Residual Dense Network with Feature Fusion for Multimodal Video Person Identification (iQIYI-VID-2019)

Abstract: This work proposes a novel dataset feature‑fusion strategy and a residual fully‑connected network (Residual Dense Net) for video person identification. Using only face features extracted from the iQIYI‑VID‑2019 dataset, the method achieves an mAP of 0.9035, ranking second in the ACM MM Multi‑Media Challenge. The model is lightweight (≈0.5 GFLOPs) and processes the whole test set in 2–5 minutes.

Introduction: Video dominates online consumption, and person identification in video is challenging due to variations in pose, face clarity, clothing, etc. The iQIYI‑VID‑2019 dataset is the largest multimodal person‑identification dataset, containing >200 hours of video, >200 k clips, and 10 034 identities. Official pre‑extracted features (head, body, video, face) are provided; face features are obtained via SSH detection followed by ArcFace embedding.

The official baseline fuses multimodal features using NetVLAD and self‑attention but does not exploit temporal information between frames.

Proposed Approach: The team leverages multi‑frame information fusion to enhance robustness and designs a Residual Dense Net that adds shortcut connections to a fully‑connected architecture, reducing over‑fitting and improving feature utilization.

Algorithm Overview: The processing pipeline (illustrated in Figure 1 of the original document) includes feature extraction, multi‑frame fusion, residual dense network training, and ensemble inference.

1. Pre‑experiment: The original training and validation sets were merged and re‑split 9:1. Accuracy on the validation set for each feature type was measured: head ≈60 %, body ≈35 %, audio ≈25 %, face ≈81–88 %. Consequently, face features were selected as the primary modality, with body features used only as a fallback.

Face features have high accuracy but are missing in some videos.

When face is missing, head features are similar to face and not useful as auxiliary.

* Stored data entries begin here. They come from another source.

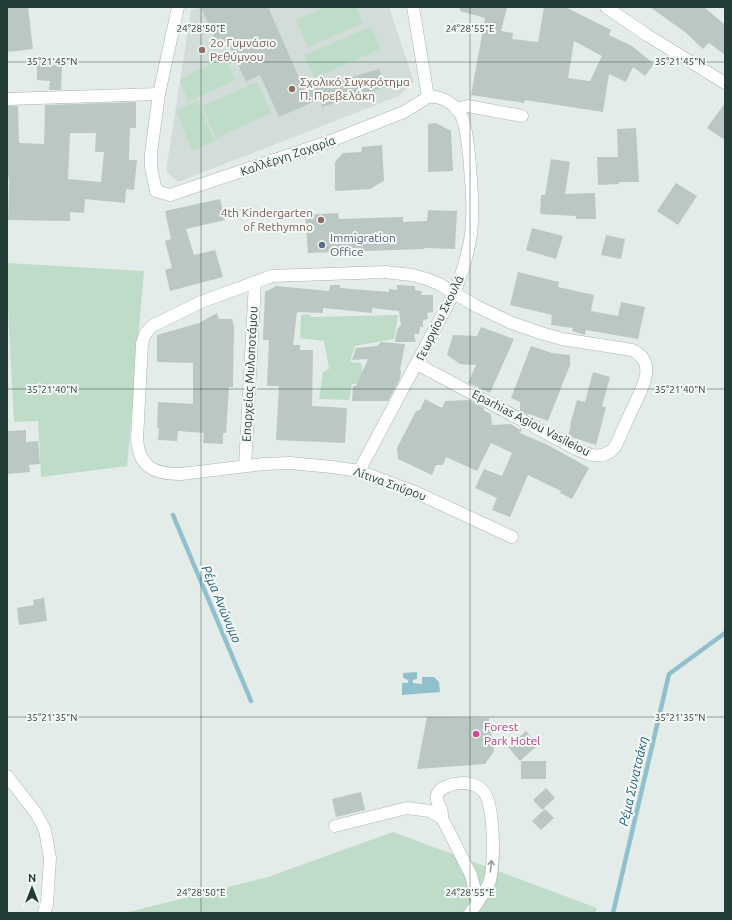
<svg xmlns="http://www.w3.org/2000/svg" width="732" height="920" viewBox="0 0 732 920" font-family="Ubuntu,sans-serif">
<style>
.built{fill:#d2dcd8}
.green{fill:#bfdcc8}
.water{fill:#91c0cd}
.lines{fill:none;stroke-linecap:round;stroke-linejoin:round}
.stream{stroke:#91c0cd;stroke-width:4.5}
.building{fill:#bac7c2;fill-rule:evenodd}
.minor-casing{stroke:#a7b4b0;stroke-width:13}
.minor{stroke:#fff;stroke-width:12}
.oneway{stroke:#929e9c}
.ticks{fill:none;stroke:#253d38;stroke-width:1;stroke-opacity:0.45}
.education-dot{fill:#8d6e63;stroke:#f4f9f7;stroke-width:1.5}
.service-dot{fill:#5c6f8a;stroke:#f4f9f7;stroke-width:1.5}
.hotel-dot{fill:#d1479c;stroke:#f4f9f7;stroke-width:1.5}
.labels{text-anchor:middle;stroke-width:4;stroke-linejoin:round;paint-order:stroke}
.education-label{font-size:12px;fill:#785e54;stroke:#f4f9f7;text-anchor:start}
.street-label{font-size:12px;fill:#253d38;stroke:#f4f9f7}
.service-label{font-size:12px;fill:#4e5e75;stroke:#f4f9f7;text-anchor:start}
.hotel-label{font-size:12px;fill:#b23c85;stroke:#f4f9f7;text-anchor:start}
.water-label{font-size:13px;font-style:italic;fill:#236274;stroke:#f4f9f7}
.ticks-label{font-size:10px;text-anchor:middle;fill:#253d38;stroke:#f4f9f7;stroke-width:4;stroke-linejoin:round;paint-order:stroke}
</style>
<rect width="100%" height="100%" fill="#e4ece9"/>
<polygon class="built" points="201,7 389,7 414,82 399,96 178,182 166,171 191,10"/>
<g class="green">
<polygon points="326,7 356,7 363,23 308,47 296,20"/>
<polygon points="371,27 380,49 314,78 304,55"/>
<polygon points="225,57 235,80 188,102 180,79"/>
<polygon points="257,82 271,113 216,138 202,106"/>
<polygon points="198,101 214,141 192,151 176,110"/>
<polygon points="7,263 144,271 127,466 41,477 38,421 14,422 8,309 7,309"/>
<polygon points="308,314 312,317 398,315 394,339 355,346 350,362 361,363 364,383 352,384 349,400 319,399 323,372 329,369 324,341 300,338 301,315"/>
<polygon points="393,832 597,908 595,913 125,913 268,877"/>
</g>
<polygon class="water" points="417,672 417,679 413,680 413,683 422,684 422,677 434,677 439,682 440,692 402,695 402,683 408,683 408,680 403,678 403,673"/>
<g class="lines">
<g class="stream">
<polyline points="173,515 251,701"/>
<polyline points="613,913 669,674 725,633"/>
</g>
</g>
<g class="building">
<polygon points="7,7 28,7 33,49 8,52"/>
<polygon points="201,7 268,7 305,91 379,69 385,87 322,107 320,99 279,117 260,75 246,82 227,40 217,44"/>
<path d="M 460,7 L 507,7 L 501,31 L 513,33 L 512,39 L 538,42 L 544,7 L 565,7 L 611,30 L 609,35 L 632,46 L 654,64 L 645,76 L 633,67 L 626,82 L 609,74 L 603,112 L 525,100 L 524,103 L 471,95 L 485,18 L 460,11 ZM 574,41 L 602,56 L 590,81 L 568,78 Z"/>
<polygon points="650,7 704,7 725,25 725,55 709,43 703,49 685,32"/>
<polygon points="37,64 62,65 61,90 49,90 50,81 37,80"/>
<path d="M 136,102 L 136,128 L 130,128 L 129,160 L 137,160 L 134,190 L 126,189 L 125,203 L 85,199 L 84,213 L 70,212 L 70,221 L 8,220 L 9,181 L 8,173 L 7,173 L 7,106 L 18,106 L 19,143 L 44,144 L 45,105 ZM 70,133 L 96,133 L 95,152 L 104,152 L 101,182 L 68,179 Z"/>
<polygon points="725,103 725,140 707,128"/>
<polygon points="436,123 451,131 453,171 428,172 428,124"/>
<polygon points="636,128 639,182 619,182 619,184 598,185 597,157 618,157 617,129"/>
<polygon points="382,145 384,181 370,189 335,191 335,162 343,153 361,152 362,147"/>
<polygon points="551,159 570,162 565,194 595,193 596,219 576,219 576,216 540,214 541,195 545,195"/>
<polygon points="676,183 697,196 678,225 657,211"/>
<polygon points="220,199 225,220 186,229 194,255 215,250 223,277 170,291 165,270 172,268 165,241 171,239 165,211"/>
<polygon points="428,210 457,211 455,249 424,248 424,249 308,253 305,215 338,213 339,219 403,217 403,222 427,221"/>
<polygon points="532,228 563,236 556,259 526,250"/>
<polygon points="606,235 625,239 621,259 601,255"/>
<polygon points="518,272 559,282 558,287 594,295 591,311 618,316 621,302 645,307 638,339 586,330 585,335 572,331 573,328 551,325 552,315 510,305"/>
<polygon points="330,285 340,285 340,288 389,292 389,289 397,290 397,285 415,286 415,290 422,291 421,295 433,295 433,312 427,313 428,319 423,320 423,327 420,327 419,334 414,334 416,342 395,342 397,330 401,325 399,311 372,308 372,313 323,308 323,313 297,312 293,345 300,345 300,350 313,350 312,406 347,408 345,443 276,440 279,386 267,386 269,340 263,340 265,292 276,286 329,291"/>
<polygon points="217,313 219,319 232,319 234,326 233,387 229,387 226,433 223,433 223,444 203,443 204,433 178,431 177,441 158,440 159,428 157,428 158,402 193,404 193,363 157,362 157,335 199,323"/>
<polygon points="481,327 514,339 490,393 468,383 476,365 460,364 447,355 453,335 477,336"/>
<polygon points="381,342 405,344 400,370 401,370 400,379 388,401 352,401 353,386 356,386 368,359 352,360 356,348 377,346"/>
<polygon points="531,346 552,353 570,355 570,365 548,421 529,414 528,415 520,411 520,402 511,398"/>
<polygon points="593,372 610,377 602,406 606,407 596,445 568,436 571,425 570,425 577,400 585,402"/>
<polygon points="425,399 442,408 445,401 469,400 484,408 483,410 491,414 492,425 511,424 520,430 520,428 522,429 520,433 548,445 589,468 572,499 560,493 561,491 528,475 510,517 492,510 497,498 475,488 484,469 502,476 512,453 491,443 477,471 446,457 443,465 436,465 432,475 398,459 397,448 416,411 420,410"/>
<polygon points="26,430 26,442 38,441 40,464 29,465 30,472 7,474 7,431"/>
<polygon points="44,598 47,621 19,625 17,608 34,605 33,600"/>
<polygon points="427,717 489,718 494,751 485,764 417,769"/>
<polygon points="526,731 538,745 520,761 508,747"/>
<rect x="521" y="761" width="25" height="18"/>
<polygon points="546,788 555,798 542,810 533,800"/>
<polygon points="361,792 365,810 336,817 332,799"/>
<polygon points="545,809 554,818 541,830 532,821"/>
</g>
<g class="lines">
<defs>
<g id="minor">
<polyline points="178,7 159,94 151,153 151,167 156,191 170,195 328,142 404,112 428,97"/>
<polyline points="606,7 647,35 725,83"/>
<polyline points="7,99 159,94"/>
<polyline points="456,109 468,106 522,116"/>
<path d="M 417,364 L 574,448 C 588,455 603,461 615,447 C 621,435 626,422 632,410 C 640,391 660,363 632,350 L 562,339 L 541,333 L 512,323 L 476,306 L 439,284 L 427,279 L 412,275 L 385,272 L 272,276 L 201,302 L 152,326 L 145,334 L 142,344 L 137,439 C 139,468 155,474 181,474 L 264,464 L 290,463 L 332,467 L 359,471 L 415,492 L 512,537"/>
<polyline points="245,466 255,282"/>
<path d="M 359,471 L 454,293 C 462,274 468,255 471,234 C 474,207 471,181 469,154 C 467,142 467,126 461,115 C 455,104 441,95 428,97 L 413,7"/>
<polyline points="7,776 36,813 45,830 50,858 47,904 44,913"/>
<polyline points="335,826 407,808 430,811 442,818"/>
<path d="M 470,913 L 478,902 L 471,875 L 442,818 C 442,815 442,811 441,809 C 439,804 435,800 437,795 C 440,788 449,785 455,784 C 464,782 476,783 483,791 C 495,803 495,868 489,883 C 486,890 481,896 478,902"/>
</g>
</defs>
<use href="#minor" class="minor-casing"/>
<use href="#minor" class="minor"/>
</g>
<defs><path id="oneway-shaft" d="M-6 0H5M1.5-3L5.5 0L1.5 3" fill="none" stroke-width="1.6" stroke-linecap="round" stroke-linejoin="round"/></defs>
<use class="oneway" href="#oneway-shaft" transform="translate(491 866) rotate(-83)"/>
<path class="ticks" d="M 201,7 L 201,913M 470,7 L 470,913M 7,62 L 725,62M 7,389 L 725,389M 7,717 L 725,717"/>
<g class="education-dot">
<circle cx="202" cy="50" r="4"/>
<circle cx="292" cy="89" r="4"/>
<circle cx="321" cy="220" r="4"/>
</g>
<circle class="service-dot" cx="322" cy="245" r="4"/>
<circle class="hotel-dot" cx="476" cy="734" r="4"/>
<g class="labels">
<g class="education-label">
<text x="210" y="47">2ο Γυμνάσιο<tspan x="210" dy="14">Ρεθύμνου</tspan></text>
<text x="300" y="86">Σχολικό Συγκρότημα<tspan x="300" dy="14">Π. Πρεβελάκη</tspan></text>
<text x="313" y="217" text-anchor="end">4th Kindergarten<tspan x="313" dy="14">of Rethymno</tspan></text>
</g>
<g class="street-label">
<text transform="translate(288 156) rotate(-19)" y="4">Καλλέργη Ζαχαρία</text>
<text transform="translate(440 318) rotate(-64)" y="4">Γεωργίου Σκουλά</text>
<text transform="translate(250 374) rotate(-87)" y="4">Επαρχείας Μυλοποτάμου</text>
<text transform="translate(531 423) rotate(27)" y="4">Eparhias Agiou Vasileiou</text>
<text transform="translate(390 484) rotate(20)" y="4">Λίτινα Σπύρου</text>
</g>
<g class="service-label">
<text x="330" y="242">Immigration<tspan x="330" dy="14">Office</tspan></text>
</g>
<g class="hotel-label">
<text x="484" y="731">Forest<tspan x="484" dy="14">Park Hotel</tspan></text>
</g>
<g class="water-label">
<text transform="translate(222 604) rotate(67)" y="5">Ρέμα Ανώνυμο</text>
<text transform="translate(633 781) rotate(-77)" y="5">Ρέμα Συνατσάκη</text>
</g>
</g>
<g class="ticks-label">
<text x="201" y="32">24°28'50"E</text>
<text x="470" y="32">24°28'55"E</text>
<text x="52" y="65">35°21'45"N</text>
<text x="680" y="65">35°21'45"N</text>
<text x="52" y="393">35°21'40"N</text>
<text x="680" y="393">35°21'40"N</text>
<text x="52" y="721">35°21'35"N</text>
<text x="680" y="721">35°21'35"N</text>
<text x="201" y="896">24°28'50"E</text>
<text x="470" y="896">24°28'55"E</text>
</g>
<rect width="732" height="920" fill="none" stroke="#253d38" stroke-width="16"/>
<g transform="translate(32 888)" stroke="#f4f9f7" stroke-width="3" paint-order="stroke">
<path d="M0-3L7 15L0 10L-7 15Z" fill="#253d38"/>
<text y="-6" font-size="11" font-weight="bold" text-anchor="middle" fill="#253d38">N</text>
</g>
</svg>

Audio features are heavily affected by background noise and voice‑over changes.

2. Model Design: A residual fully‑connected model is built by inserting shortcut connections between the first three layers of a deep FC network, together with dropout and batch‑normalization. This architecture captures both shallow and deep information while mitigating over‑fitting.

3. Data Processing: Face features are divided into three subsets based on quality scores (all, >20, >40). Each subset undergoes data augmentation: frames of each video are shuffled and merged with 1–4 other frames to create new fused features, which are then combined with the original features. This reduces intra‑class variance caused by different scenes, makeup, lighting, and increases the number of frames for low‑sample classes.

4. Training Procedure: Three separate models are trained on the three subsets. Training uses the Adam optimizer, cross‑entropy loss, an initial learning rate of 0.01 decayed by 0.7 each epoch, for a total of eight epochs.

5. Testing Procedure: Test data are augmented in the same way as training data. For each video, the top 70 % high‑quality face frames are selected, predictions are averaged across frames, and the top‑100 classes per video are output.

Results and Prospects: Single‑model mAP = 0.875. Ensemble of the three subset models = 0.889. Adding feature fusion and data augmentation = 0.9019. Fusion of the residual model with a standard FC network = 0.9035, the best score among teams using only official features. The proposed feature‑residual classification network achieves high accuracy with modest computational cost and can be readily applied to other modalities.

Future directions include incorporating textual metadata (comments, titles) as auxiliary features, inserting attention modules with sigmoid‑activated branches, applying label smoothing or MixUp to alleviate class imbalance, and further optimizing feature extraction pipelines.